During the Obama Administration, tens of thousands of wild horses have been rounded up and kept in pens, at a significant cost to the American taxpayer. Have you given any thought to what the long-term solution to this problem might be? Based on your conversations with wild horse advocates, as well as folks in the ranching and livestock community, do you see obvious areas of compromise that would protect more horses?

I think there are — set-asides, creating overlapping area with state and federal lands, and even private lands for the horses. There is a cruelty to the roundups and the penning of these horses with no alternatives. [We need] the development of alternatives, whether it is private-public partnerships or state and federal partnerships, in creating areas, habitats for the horses, where their existence is not only permitted but protected.

I think there are compromises in terms of control of the herds that are non-invasive to the animal and that do not hurt the animal. I think adoption was seen as one of those alternatives. I think it is an alternative, but I don’t think that by itself is going to be the solution.

Welfare ranching — the notion that public ranch lands may be leased to private industry at significantly lower-than-market costs — is something Nebraska senator Ben Nelson mentioned last year as a significant issue. What’s your position with respect to it, and the fate of the horses? Have you ever thought about conditioning the continuing rates on a promise from these ranchers to keep more horses on their land?

As part of using public land for livestock, as part of the grazing fees, the corresponding agreement would be that there is a very strong and enforceable protection clause for wild horses. I think that is a good incentive — maintaining lower rates for that. Absent that, justifiable higher rates for grazing would come into effect.

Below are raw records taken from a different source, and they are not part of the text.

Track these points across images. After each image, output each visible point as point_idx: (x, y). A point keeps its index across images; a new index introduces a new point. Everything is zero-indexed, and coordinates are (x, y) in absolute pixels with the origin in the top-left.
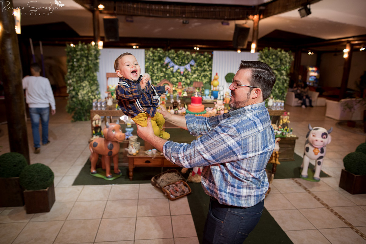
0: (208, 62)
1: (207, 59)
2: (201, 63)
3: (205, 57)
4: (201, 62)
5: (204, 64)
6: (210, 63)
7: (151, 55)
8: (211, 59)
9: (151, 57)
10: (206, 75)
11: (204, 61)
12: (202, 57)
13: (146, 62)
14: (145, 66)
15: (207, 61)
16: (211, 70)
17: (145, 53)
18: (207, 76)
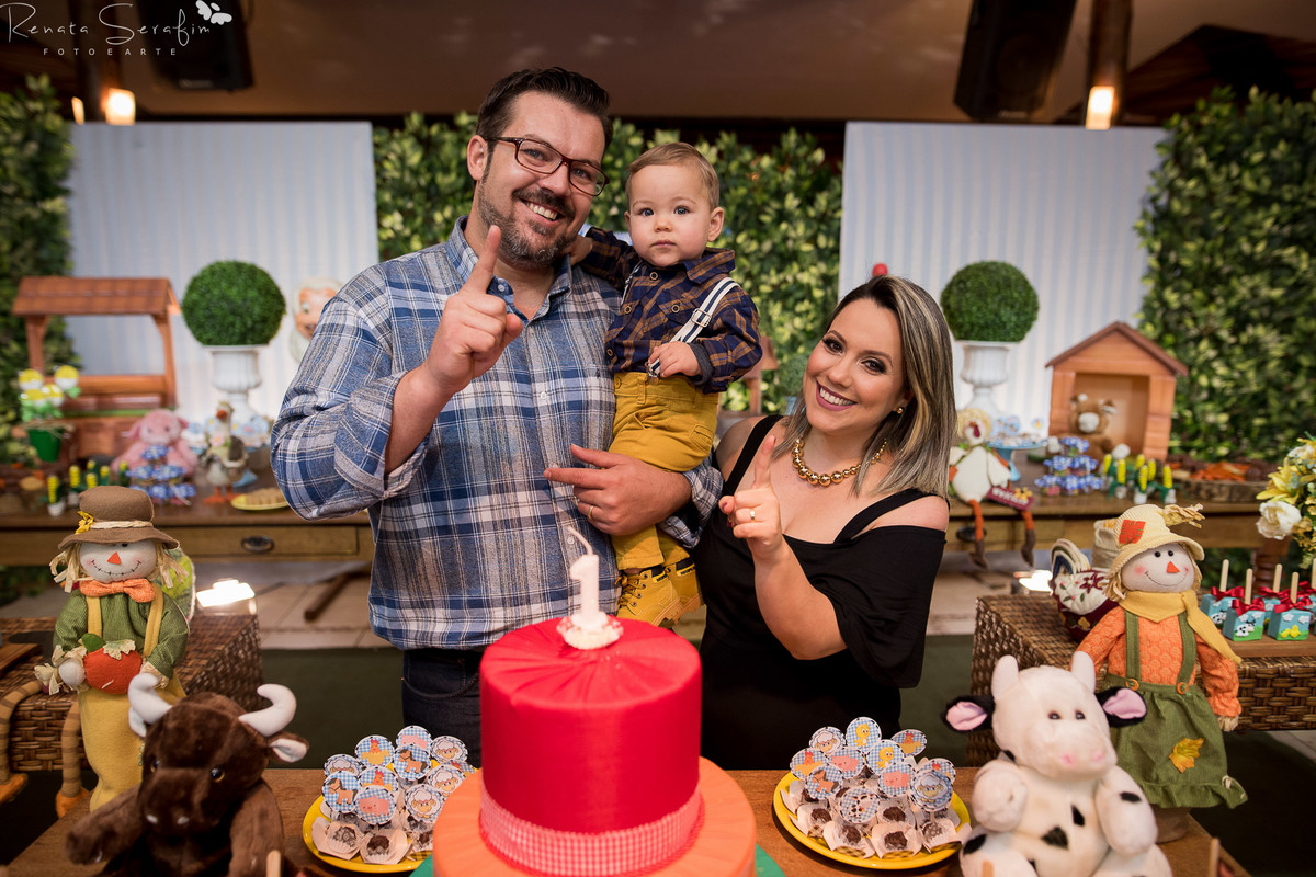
0: (808, 200)
1: (799, 178)
2: (760, 210)
3: (784, 161)
4: (760, 198)
5: (782, 216)
6: (822, 200)
7: (415, 158)
8: (828, 175)
9: (415, 172)
10: (799, 285)
11: (779, 195)
12: (766, 161)
13: (382, 210)
14: (380, 239)
15: (797, 191)
16: (832, 255)
17: (376, 146)
18: (805, 292)
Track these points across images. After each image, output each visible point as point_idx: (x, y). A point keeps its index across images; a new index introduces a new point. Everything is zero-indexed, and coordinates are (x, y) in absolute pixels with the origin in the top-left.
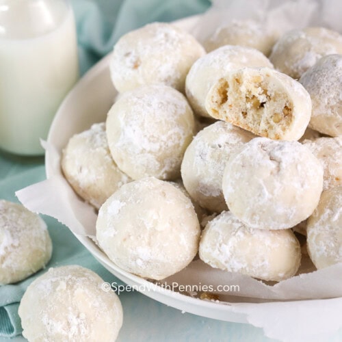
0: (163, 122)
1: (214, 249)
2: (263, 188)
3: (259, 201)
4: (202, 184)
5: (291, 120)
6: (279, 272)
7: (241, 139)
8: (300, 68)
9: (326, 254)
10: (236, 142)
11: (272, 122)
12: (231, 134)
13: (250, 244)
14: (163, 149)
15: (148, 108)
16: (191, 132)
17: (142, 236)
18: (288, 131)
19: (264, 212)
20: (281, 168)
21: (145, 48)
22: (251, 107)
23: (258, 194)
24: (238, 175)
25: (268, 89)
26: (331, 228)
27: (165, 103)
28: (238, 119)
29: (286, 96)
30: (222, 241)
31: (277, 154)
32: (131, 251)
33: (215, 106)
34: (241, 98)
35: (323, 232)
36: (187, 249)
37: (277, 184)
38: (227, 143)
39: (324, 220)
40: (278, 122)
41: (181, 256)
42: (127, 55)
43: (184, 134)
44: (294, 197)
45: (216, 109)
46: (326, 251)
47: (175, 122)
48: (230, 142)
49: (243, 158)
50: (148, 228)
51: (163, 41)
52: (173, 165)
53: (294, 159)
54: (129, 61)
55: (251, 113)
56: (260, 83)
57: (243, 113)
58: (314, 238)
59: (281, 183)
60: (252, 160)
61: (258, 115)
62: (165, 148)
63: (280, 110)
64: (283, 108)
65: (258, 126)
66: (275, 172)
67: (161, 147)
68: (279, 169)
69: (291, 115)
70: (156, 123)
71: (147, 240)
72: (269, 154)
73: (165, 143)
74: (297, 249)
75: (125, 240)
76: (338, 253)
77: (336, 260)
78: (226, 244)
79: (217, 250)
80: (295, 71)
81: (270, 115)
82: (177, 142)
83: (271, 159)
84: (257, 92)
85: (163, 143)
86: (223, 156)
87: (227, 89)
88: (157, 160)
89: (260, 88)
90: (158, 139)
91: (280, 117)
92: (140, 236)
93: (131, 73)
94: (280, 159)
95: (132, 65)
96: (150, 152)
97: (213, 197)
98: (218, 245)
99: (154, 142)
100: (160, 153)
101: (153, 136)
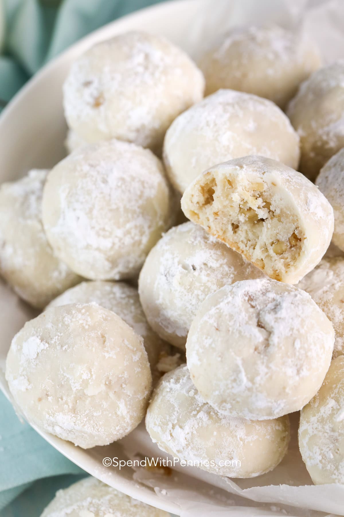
0: (122, 209)
1: (164, 431)
2: (240, 372)
3: (233, 387)
4: (163, 315)
5: (299, 254)
6: (252, 472)
7: (225, 261)
8: (331, 135)
9: (320, 466)
10: (218, 265)
11: (271, 252)
12: (212, 252)
13: (215, 433)
14: (116, 247)
15: (102, 185)
16: (161, 223)
17: (64, 398)
18: (292, 268)
19: (238, 402)
20: (271, 342)
21: (113, 79)
22: (246, 221)
23: (233, 378)
24: (209, 341)
25: (273, 203)
26: (333, 430)
27: (128, 179)
28: (225, 232)
29: (295, 219)
30: (176, 422)
31: (268, 319)
32: (47, 416)
33: (195, 208)
34: (231, 206)
35: (321, 434)
36: (128, 419)
37: (262, 369)
38: (205, 264)
39: (325, 416)
40: (280, 253)
41: (117, 428)
42: (87, 84)
43: (150, 227)
44: (284, 388)
45: (196, 211)
46: (321, 461)
47: (138, 210)
48: (210, 264)
49: (220, 316)
50: (74, 389)
51: (141, 69)
52: (131, 265)
53: (292, 329)
54: (88, 94)
55: (244, 228)
56: (261, 193)
57: (233, 224)
58: (307, 439)
59: (268, 367)
60: (231, 323)
61: (254, 234)
62: (120, 247)
63: (285, 237)
64: (290, 235)
65: (251, 250)
66: (262, 348)
67: (114, 244)
68: (267, 343)
69: (300, 248)
70: (111, 210)
71: (71, 405)
72: (258, 314)
73: (120, 240)
74: (283, 439)
75: (40, 400)
76: (337, 468)
77: (334, 477)
78: (181, 427)
79: (168, 433)
80: (325, 138)
81: (271, 241)
82: (137, 238)
83: (260, 325)
84: (256, 204)
85: (116, 241)
86: (197, 284)
87: (214, 188)
88: (108, 260)
89: (260, 200)
90: (111, 233)
91: (284, 248)
92: (62, 399)
93: (88, 111)
94: (272, 327)
95: (91, 100)
96: (98, 249)
97: (177, 335)
98: (170, 425)
99: (104, 237)
100: (112, 253)
101: (104, 229)
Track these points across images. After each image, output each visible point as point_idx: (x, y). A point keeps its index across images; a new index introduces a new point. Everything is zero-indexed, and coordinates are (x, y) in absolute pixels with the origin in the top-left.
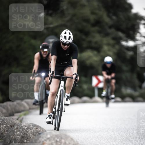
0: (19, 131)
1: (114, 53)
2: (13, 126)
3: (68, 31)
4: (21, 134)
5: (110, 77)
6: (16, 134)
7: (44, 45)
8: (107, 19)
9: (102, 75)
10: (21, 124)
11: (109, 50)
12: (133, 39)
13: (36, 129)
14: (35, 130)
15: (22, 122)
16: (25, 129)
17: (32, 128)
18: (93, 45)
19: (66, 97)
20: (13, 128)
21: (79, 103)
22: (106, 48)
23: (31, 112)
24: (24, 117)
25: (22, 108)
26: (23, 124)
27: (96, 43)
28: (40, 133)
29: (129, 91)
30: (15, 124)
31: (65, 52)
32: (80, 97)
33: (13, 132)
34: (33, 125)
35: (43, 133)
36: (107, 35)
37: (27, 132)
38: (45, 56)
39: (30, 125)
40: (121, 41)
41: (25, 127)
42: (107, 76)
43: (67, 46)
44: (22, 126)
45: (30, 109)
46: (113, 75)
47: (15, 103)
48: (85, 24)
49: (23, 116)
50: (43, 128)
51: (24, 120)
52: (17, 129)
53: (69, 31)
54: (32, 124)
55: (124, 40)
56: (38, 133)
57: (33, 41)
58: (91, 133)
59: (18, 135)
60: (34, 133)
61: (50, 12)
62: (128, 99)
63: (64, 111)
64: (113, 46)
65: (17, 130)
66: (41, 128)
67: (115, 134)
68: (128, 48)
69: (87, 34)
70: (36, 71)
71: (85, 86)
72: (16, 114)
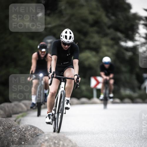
0: (17, 133)
1: (113, 54)
2: (11, 127)
3: (68, 31)
4: (18, 136)
5: (108, 78)
6: (13, 135)
7: (41, 44)
8: (105, 20)
9: (100, 76)
10: (19, 125)
11: (108, 51)
12: (132, 39)
13: (34, 130)
14: (32, 132)
15: (20, 124)
16: (23, 131)
17: (29, 129)
18: (92, 45)
19: (67, 101)
20: (11, 130)
21: (77, 104)
22: (104, 48)
23: (28, 114)
24: (22, 118)
25: (20, 110)
26: (21, 126)
27: (95, 43)
28: (38, 134)
29: (128, 92)
30: (13, 125)
31: (66, 52)
32: (79, 98)
33: (11, 134)
34: (31, 127)
35: (40, 134)
36: (106, 35)
37: (25, 134)
38: (42, 56)
39: (28, 127)
40: (120, 41)
41: (23, 128)
42: (105, 77)
43: (68, 46)
44: (20, 127)
45: (28, 110)
46: (111, 76)
47: (13, 104)
48: (83, 24)
49: (20, 118)
50: (41, 130)
51: (22, 121)
52: (14, 130)
53: (70, 30)
54: (30, 125)
55: (123, 41)
56: (36, 134)
57: (31, 42)
58: (90, 135)
59: (16, 136)
60: (32, 135)
61: (48, 12)
62: (127, 100)
63: (65, 113)
64: (112, 46)
65: (15, 132)
66: (39, 129)
67: (114, 135)
68: (127, 49)
69: (85, 34)
70: (33, 72)
71: (84, 88)
72: (13, 116)
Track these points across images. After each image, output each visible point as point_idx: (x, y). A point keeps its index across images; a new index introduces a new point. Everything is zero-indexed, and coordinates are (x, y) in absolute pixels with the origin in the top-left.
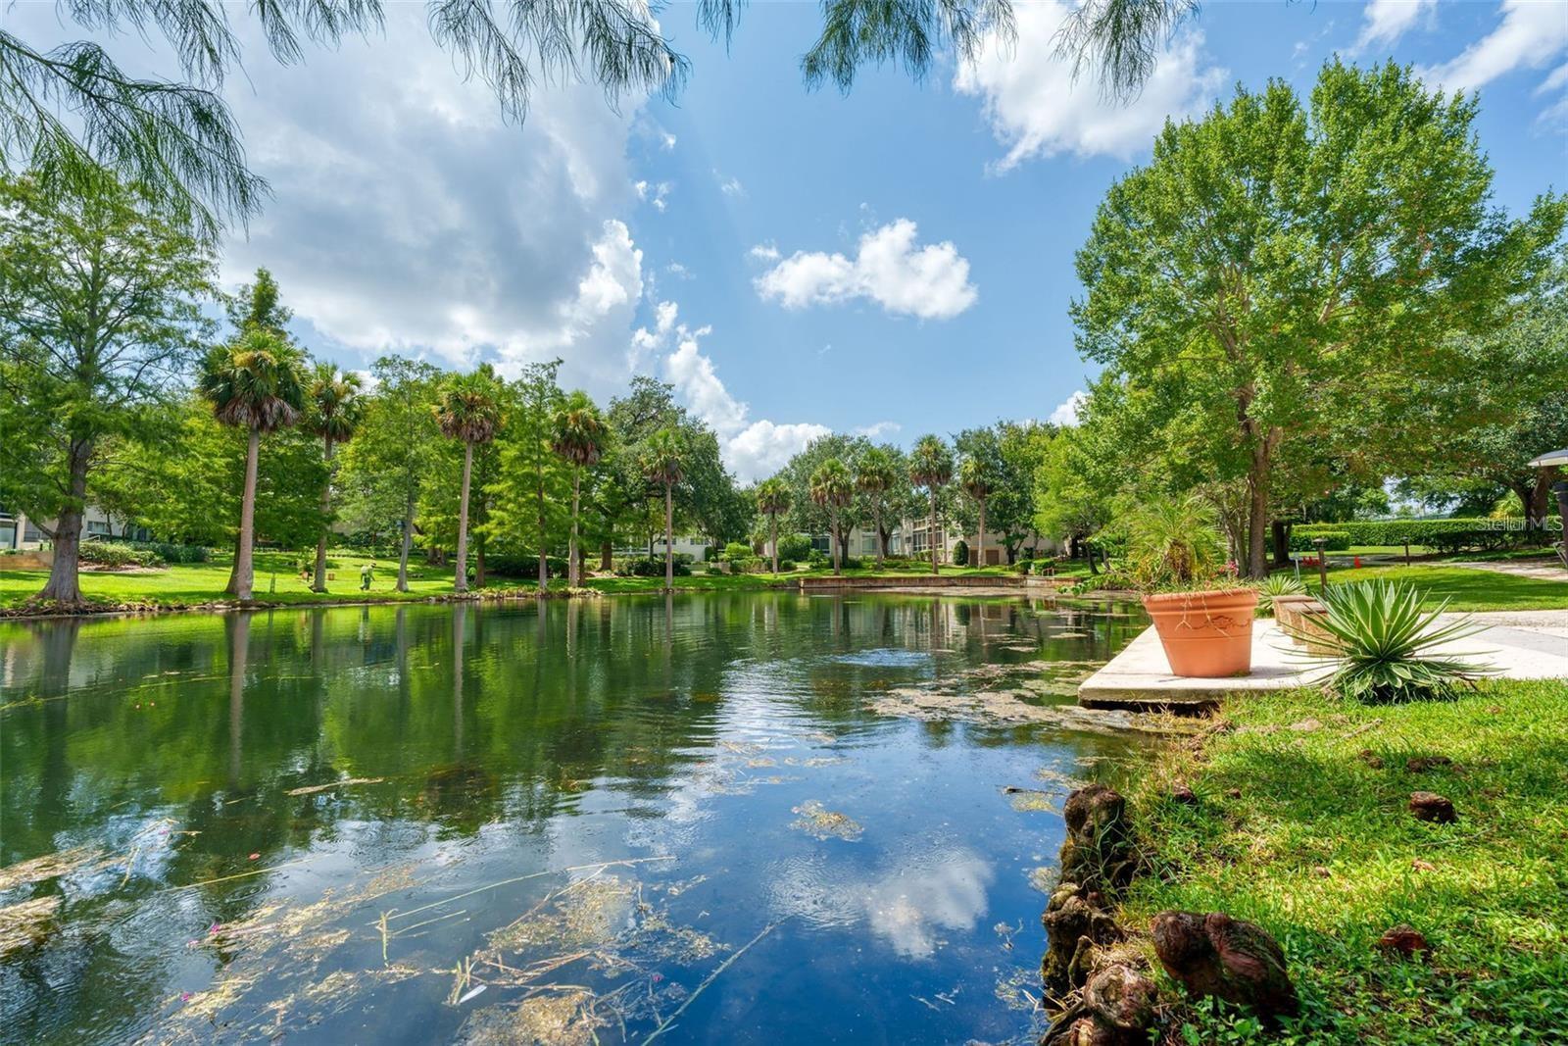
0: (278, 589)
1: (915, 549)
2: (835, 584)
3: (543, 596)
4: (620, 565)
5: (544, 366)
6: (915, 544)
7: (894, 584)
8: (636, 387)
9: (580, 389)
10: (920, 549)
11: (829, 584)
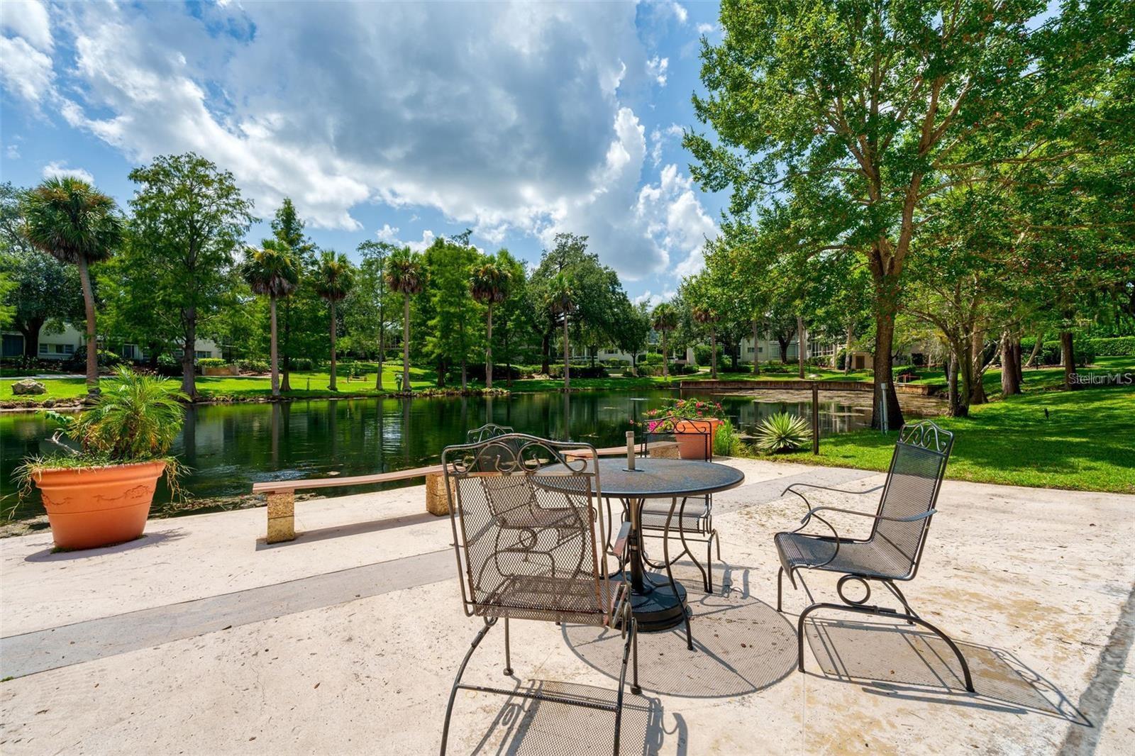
0: (311, 388)
1: (814, 355)
2: (709, 386)
3: (463, 394)
4: (555, 370)
5: (460, 237)
6: (814, 350)
7: (761, 386)
8: (558, 241)
9: (504, 248)
10: (817, 354)
11: (704, 385)
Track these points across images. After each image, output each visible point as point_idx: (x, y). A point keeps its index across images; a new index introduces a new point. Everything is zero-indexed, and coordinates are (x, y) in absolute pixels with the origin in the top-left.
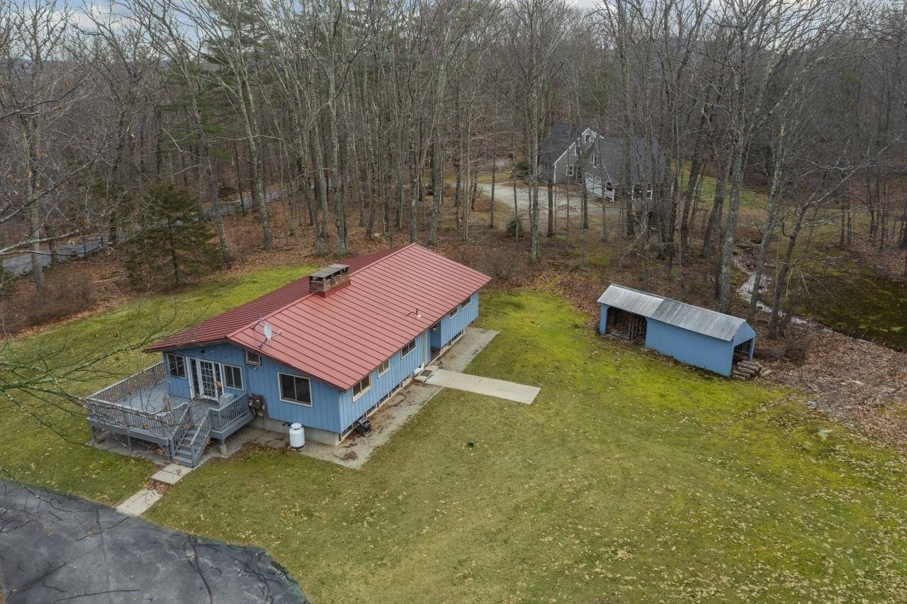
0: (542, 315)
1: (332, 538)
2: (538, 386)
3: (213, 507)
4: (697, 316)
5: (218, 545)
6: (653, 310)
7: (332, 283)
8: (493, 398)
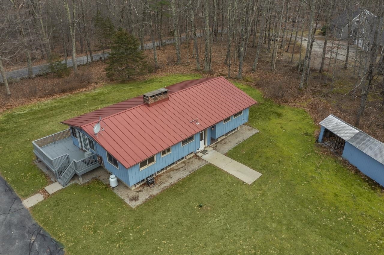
0: (290, 124)
1: (97, 250)
2: (261, 172)
3: (58, 213)
4: (377, 147)
5: (47, 237)
6: (350, 137)
7: (155, 99)
8: (231, 176)
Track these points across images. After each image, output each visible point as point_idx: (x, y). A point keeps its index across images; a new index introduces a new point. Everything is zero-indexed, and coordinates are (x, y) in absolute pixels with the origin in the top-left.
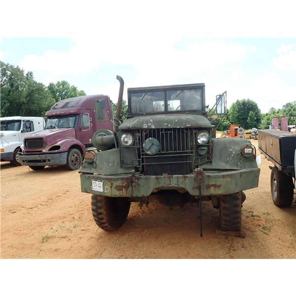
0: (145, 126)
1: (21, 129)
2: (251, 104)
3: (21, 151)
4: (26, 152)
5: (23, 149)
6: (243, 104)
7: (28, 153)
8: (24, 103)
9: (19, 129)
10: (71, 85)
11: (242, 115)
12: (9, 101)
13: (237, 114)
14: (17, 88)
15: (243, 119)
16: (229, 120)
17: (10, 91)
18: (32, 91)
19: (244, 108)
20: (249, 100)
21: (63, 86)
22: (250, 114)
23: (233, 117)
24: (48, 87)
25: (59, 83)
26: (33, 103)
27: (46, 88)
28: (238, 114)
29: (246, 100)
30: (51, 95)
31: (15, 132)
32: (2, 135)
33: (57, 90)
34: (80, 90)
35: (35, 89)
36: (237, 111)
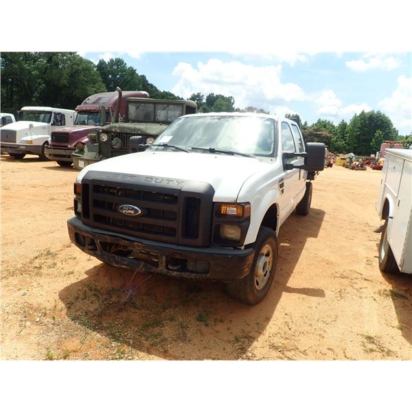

But it would have to be a trade. There would have to be an understanding that, as part of maintaining the low rates that exist now (they are even lower than state rates on public lands), there would have to be a corresponding legal and binding commitment to the horse herd. And I think that could work. Otherwise, the higher fees that would be charged, that should be charged, those could be then directed or itemized for the maintenance and the care of wild horses. Either way, I think it’s a win-win.

When it comes to wild horses, which policies specifically, and maybe you’ve already mentioned a few, would you like to see come out of the office of the next Secretary of the Interior?

[Pause] I think it’s an attitude. I think you can work with ranchers, with livestock producers, and with the whole farming and livestock industry. But it’s an attitude change where you come into those discussions that the maintenance and care of herds, the control of the population growth in herds, are being done not as a political expedient but as a heritage protection for the West and a heritage protection for the country.

I think you go in with that attitude, that the wild horses are part of an equation in the West, of life, of wildlife in this instance, I think it changes the whole attitude. Because if you approach the question not as “an expendable commodity, the wild horse,” or “a nuisance, the wild horse,” but you approach and say, okay, now we are talking about conservation, preservation, maintenance, multi-use on the public lands.